Insight 4: Test the market with volume, don't bet on one hit
She listed 800+ designs. POD has near-zero marginal cost, so the right play is to list a lot and let the market tell you what sells — not to agonize over one perfect product. Get 100+ live to start, let real sales filter winners, then scale the winners.
Insight 5: Evergreen + seasonal = year-round cash flow
Her designs balance evergreen and seasonal (fall/winter sweatshirts, summer tees, holidays). Seasonal drives peaks (her first holiday season hit $12K/month); evergreen keeps orders coming in the slow months. Your design mix decides how smooth your cash-flow curve is.
Action
Step 1: Pick a "make once, sell repeatedly" format — POD is the lowest barrier
Don't sell your time via hand-drawing or made-to-order. Use print-on-demand: you only make the design; printing and shipping are outsourced to a platform like Printify, and one design sells endlessly. Zero inventory, zero shipping, almost zero startup cost.
Step 2: Enter through a crowd you understand, lock one niche first
Pet owners, a hobby community, a profession… pick a specific, un-saturated crowd you understand and design for their "identity and emotion" (e.g. "my dog's breed" themes). The more specific the niche, the better it sells and the less you fight price wars.
Step 3: List in volume, let the market find the winners — don't bet on one
POD has near-zero marginal cost. List 100+ designs to start, use real sales to find winners, then expand around them. It's not one big bet; it's spread wide and scale the winners. She's at 800+ now.

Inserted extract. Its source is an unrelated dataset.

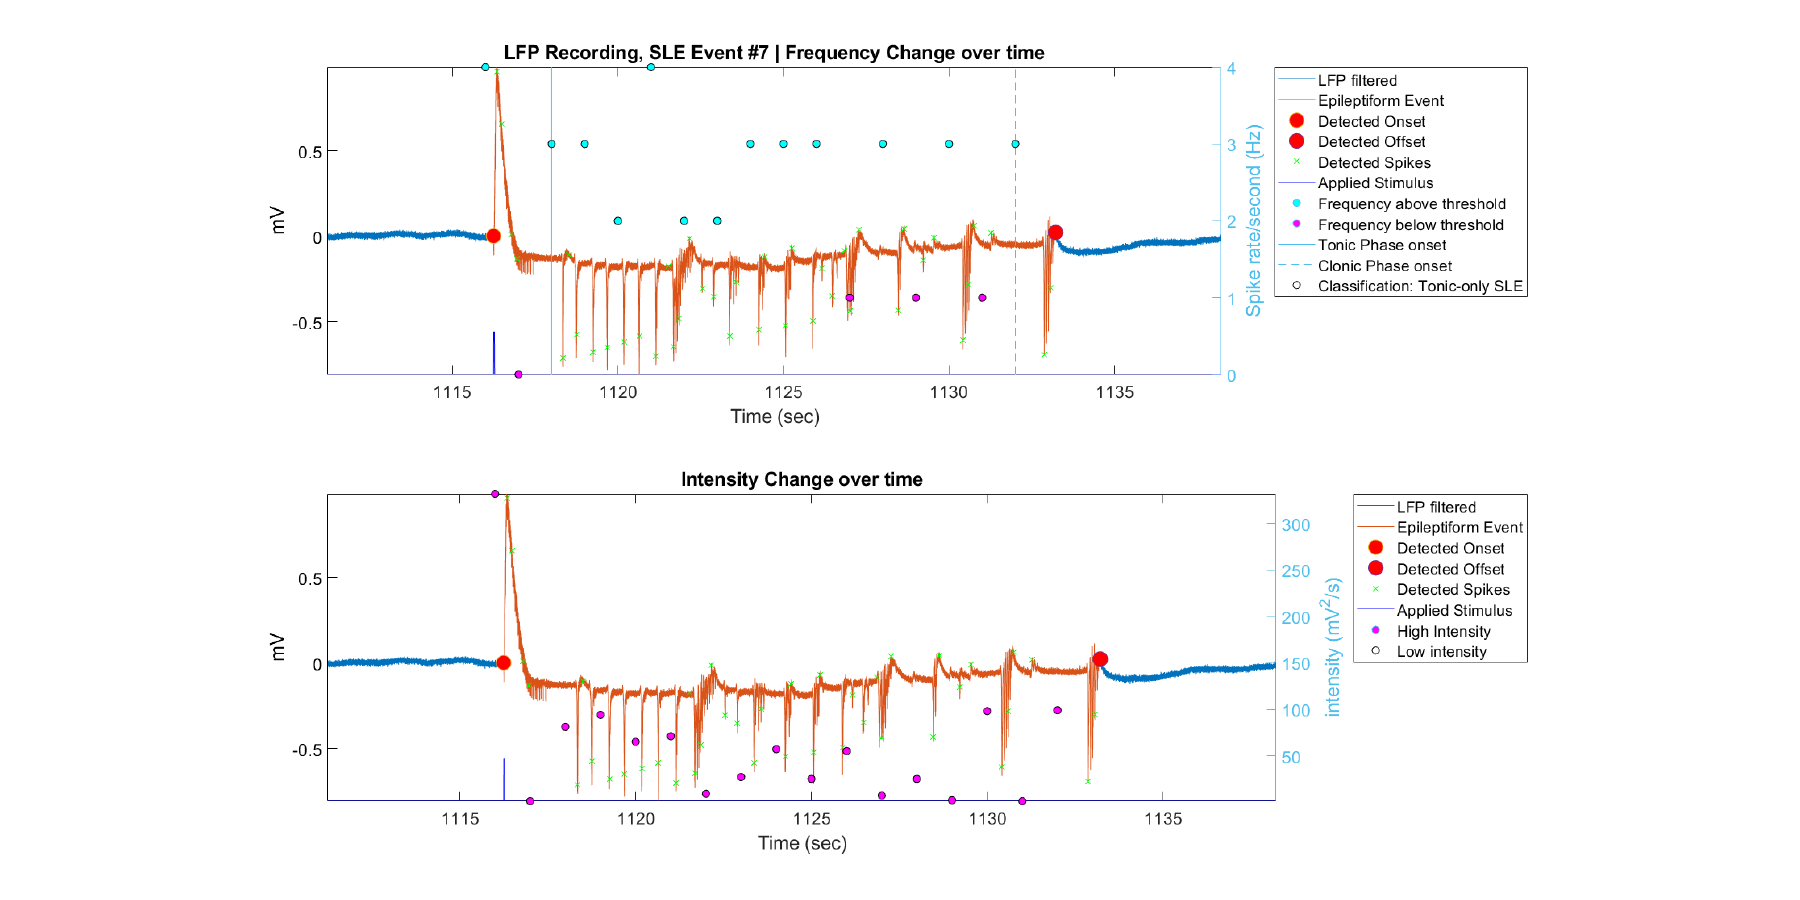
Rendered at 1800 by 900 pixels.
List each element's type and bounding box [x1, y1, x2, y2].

Step 4: Balance evergreen and seasonal for year-round cash flow
Make a batch of evergreen designs for a baseline (orders all year), then layer seasonal/holiday designs for peaks (fall/winter sweatshirts, summer tees, Christmas). Her first holiday season alone hit $12K/month on seasonal.
Step 5: Skip ads at first — grow on the algorithm + reviews
She used no paid ads or SEO tools. Get your design count and quality up, stack good reviews, and let Etsy's algorithm push you out. Put the money and time you save into making more designs.
Not for you if: you want to sell time "one painting, one payment" (that's a ceiling, not leverage); you want one viral hit to get rich overnight (POD is a volume game); or you won't keep listing new designs through a few months of cold start.